According to Insight Beating monitoring, the Perplexity research team has published a technical article, disclosing the post-training process of its web search agent. The process is based on the open-source models Qwen3.5-122B-A10B and Qwen3.5-397B-A17B, employing a two-stage approach: first, using supervised fine-tuning (SFT) to establish essential deployment behaviors such as instruction following and language consistency, and then using online policy reinforcement learning (RL) to optimize search accuracy and tool usage efficiency.
During the RL stage, the GRPO algorithm is used, and the training data consists of two parts: first, a self-developed synthetic multi-hop verifiable question-answering dataset, starting from internal seed queries, constructing questions requiring 2 to 4 hops of reasoning through entity chaining, and validated for answer uniqueness by multiple independent solvers; second, a general dialogue dataset based on rubric criteria, transforming deployment requirements such as instruction following and format constraints into objectively verifiable atomic conditions used at the RL stage to prevent behavioral degradation established by SFT.

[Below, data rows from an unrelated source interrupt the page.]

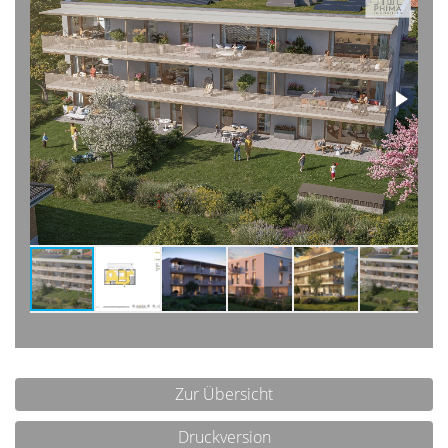
Zur Übersicht
Druckversion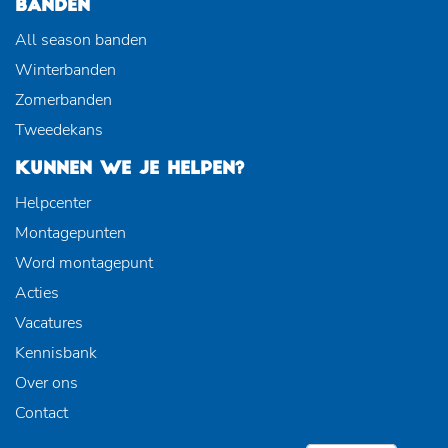
BANDEN
All season banden
Winterbanden
Zomerbanden
Tweedekans
KUNNEN WE JE HELPEN?
Helpcenter
Montagepunten
Word montagepunt
Acties
Vacatures
Kennisbank
Over ons
Contact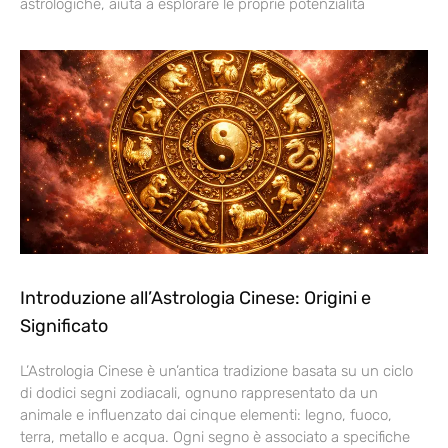
astrologiche, aiuta a esplorare le proprie potenzialità
Introduzione all’Astrologia Cinese: Origini e
Significato
L’Astrologia Cinese è un’antica tradizione basata su un ciclo
di dodici segni zodiacali, ognuno rappresentato da un
animale e influenzato dai cinque elementi: legno, fuoco,
terra, metallo e acqua. Ogni segno è associato a specifiche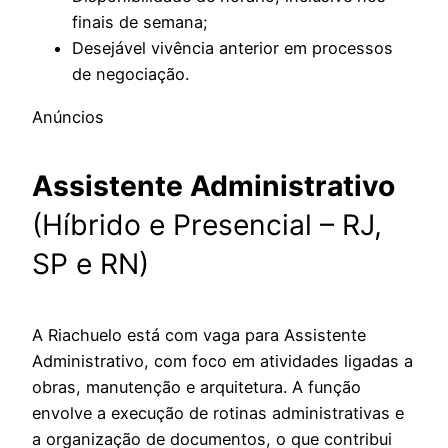
finais de semana;
Desejável vivência anterior em processos
de negociação.
Anúncios
Assistente Administrativo
(Híbrido e Presencial – RJ,
SP e RN)
A Riachuelo está com vaga para Assistente
Administrativo, com foco em atividades ligadas a
obras, manutenção e arquitetura. A função
envolve a execução de rotinas administrativas e
a organização de documentos, o que contribui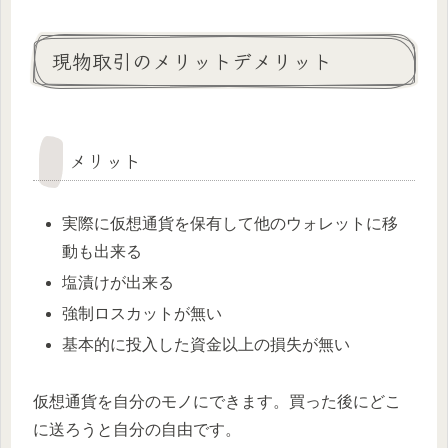
現物取引のメリットデメリット
メリット
実際に仮想通貨を保有して他のウォレットに移
動も出来る
塩漬けが出来る
強制ロスカットが無い
基本的に投入した資金以上の損失が無い
仮想通貨を自分のモノにできます。買った後にどこ
に送ろうと自分の自由です。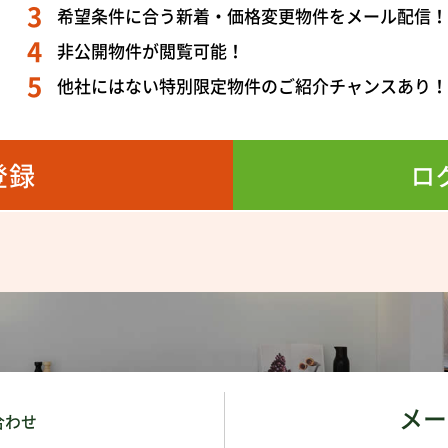
希望条件に合う新着・価格変更物件をメール配信
非公開物件が閲覧可能！
他社にはない特別限定物件のご紹介チャンスあり
登録
ロ
メー
合わせ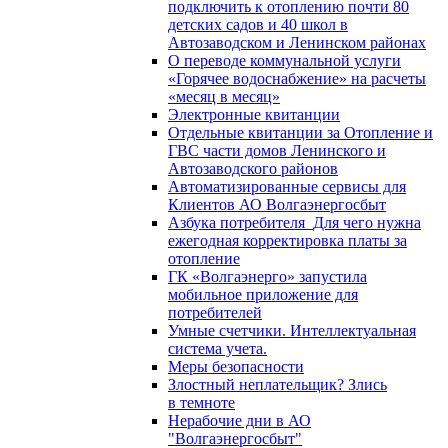
подключить к отоплению почти 80
детских садов и 40 школ в
Автозаводском и Ленинском районах
О переводе коммунальной услуги
«Горячее водоснабжение» на расчеты
«месяц в месяц»
Электронные квитанции
Отдельные квитанции за Отопление и
ГВС части домов Ленинского и
Автозаводского районов
Автоматизированные сервисы для
Клиентов АО Волгаэнергосбыт
Азбука потребителя_Для чего нужна
ежегодная корректировка платы за
отопление
ГК «Волгаэнерго» запустила
мобильное приложение для
потребителей
Умные счетчики. Интеллектуальная
система учета.
Меры безопасности
Злостный неплательщик? Злись
в темноте
Нерабочие дни в АО
"Волгаэнергосбыт"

The core of the reward design is gate aggregation: only when the baseline is correct (question-answering is accurate or all rubric criteria are met), preference scores are involved in the calculation to prevent high-preference signals from masking factual errors. Efficiency penalties are applied through intra-group anchoring, with same-group correct answers as the benchmark, imposing smooth penalties on excessive tool calls and generation lengths.
Evaluation shows that the post-trained Qwen3.5-397B-SFT-RL performs best on multiple search benchmarks. On FRAMES, a single tool invocation achieves 57.3%, which is 5.7 percentage points higher than GPT-5.4 and 4.7 points higher than Sonnet 4.6. Under a moderate budget (4 tool invocations), it reaches 73.9%, with a cost of 2.0 cents per query; under the same conditions, GPT-5.4 achieves 67.8% at 8.5 cents, and Sonnet 4.6 achieves 62.4% at 15.3 cents. Cost data is calculated based on each vendor's publicly available API pricing and does not include cache optimization.